Source material —
::::::::::

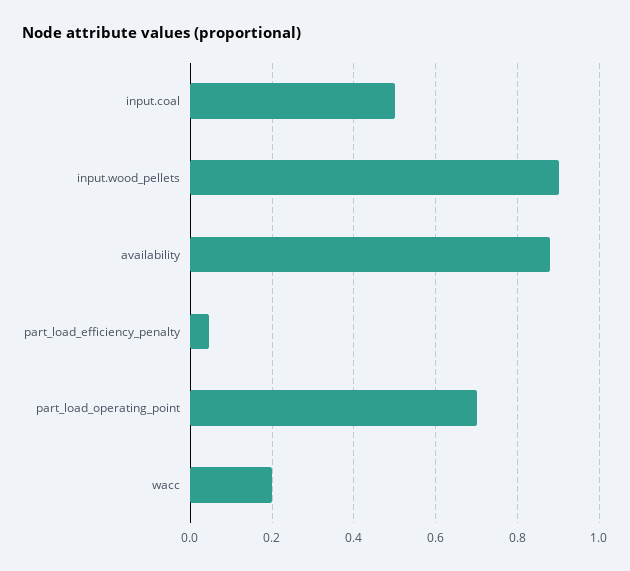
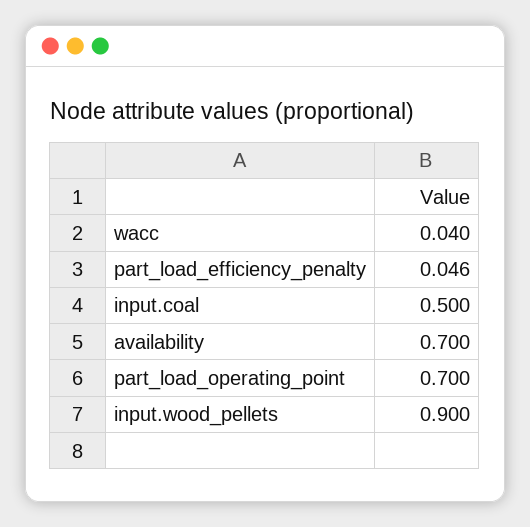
  {
    "input.coal": 0.5,
    "input.wood_pellets": 0.9,
-   "availability": 0.88,
+   "availability": 0.7,
    "part_load_efficiency_penalty": 0.046,
    "part_load_operating_point": 0.7,
-   "wacc": 0.2
+   "wacc": 0.04
  }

::::::::::

Work order —
With images omitted, retype the data word for word.

Result for this task —
  {
    "input.coal": 0.5,
    "input.wood_pellets": 0.9,
-   "availability": 0.88,
+   "availability": 0.7,
    "part_load_efficiency_penalty": 0.046,
    "part_load_operating_point": 0.7,
-   "wacc": 0.2
+   "wacc": 0.04
  }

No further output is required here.